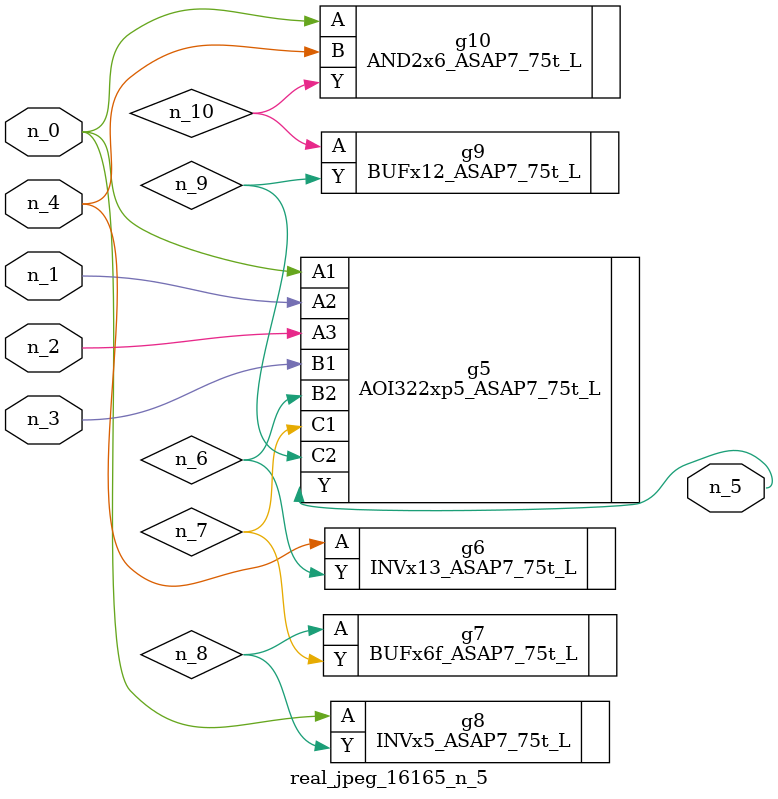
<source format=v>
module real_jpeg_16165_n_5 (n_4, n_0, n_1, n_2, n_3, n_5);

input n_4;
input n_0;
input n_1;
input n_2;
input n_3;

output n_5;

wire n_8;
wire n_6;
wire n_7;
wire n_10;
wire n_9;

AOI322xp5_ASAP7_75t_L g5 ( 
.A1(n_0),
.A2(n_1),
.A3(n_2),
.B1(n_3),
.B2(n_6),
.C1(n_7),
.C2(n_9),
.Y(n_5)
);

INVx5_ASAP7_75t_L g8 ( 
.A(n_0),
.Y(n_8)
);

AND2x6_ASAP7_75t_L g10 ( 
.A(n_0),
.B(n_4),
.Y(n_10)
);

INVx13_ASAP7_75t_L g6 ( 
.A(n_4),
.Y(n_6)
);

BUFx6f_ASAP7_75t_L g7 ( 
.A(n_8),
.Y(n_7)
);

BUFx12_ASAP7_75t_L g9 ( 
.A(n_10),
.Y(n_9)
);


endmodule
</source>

★ ★ ★

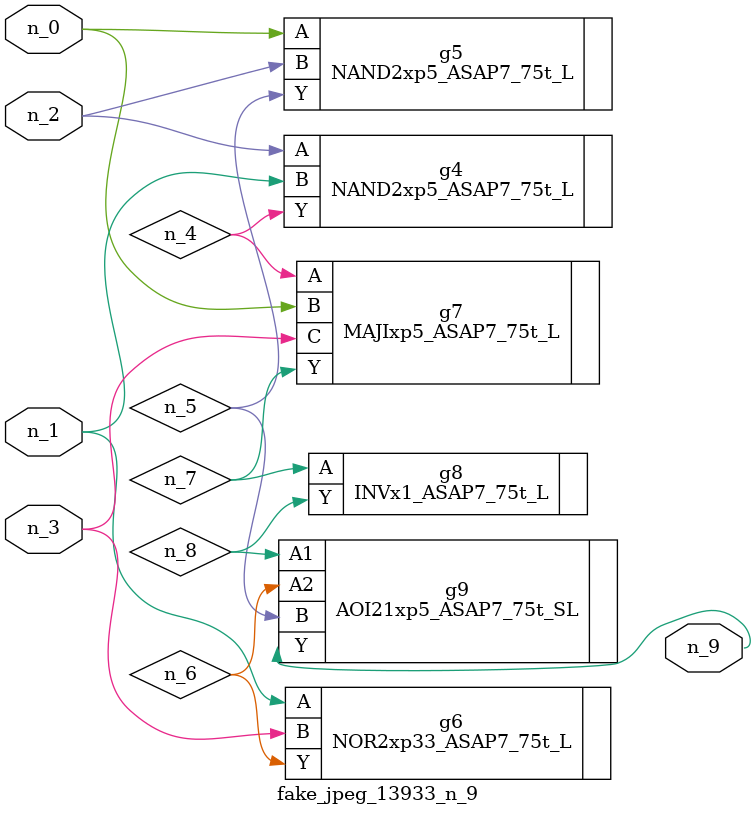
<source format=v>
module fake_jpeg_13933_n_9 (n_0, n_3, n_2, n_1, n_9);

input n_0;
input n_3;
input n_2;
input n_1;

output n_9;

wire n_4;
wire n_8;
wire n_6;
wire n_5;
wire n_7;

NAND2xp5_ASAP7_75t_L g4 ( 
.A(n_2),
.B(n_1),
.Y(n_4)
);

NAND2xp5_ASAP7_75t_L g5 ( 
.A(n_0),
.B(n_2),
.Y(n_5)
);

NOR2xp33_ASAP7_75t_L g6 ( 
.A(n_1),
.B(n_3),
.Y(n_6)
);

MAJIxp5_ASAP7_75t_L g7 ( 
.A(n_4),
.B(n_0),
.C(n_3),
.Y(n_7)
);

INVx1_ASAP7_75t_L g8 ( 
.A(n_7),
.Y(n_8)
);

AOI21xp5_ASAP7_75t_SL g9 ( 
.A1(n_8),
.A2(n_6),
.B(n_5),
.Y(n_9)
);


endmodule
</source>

★ ★ ★

Reproduce every line in the records above that contains the word "wire".

wire n_8;
wire n_6;
wire n_7;
wire n_10;
wire n_9;
wire n_4;
wire n_8;
wire n_6;
wire n_5;
wire n_7;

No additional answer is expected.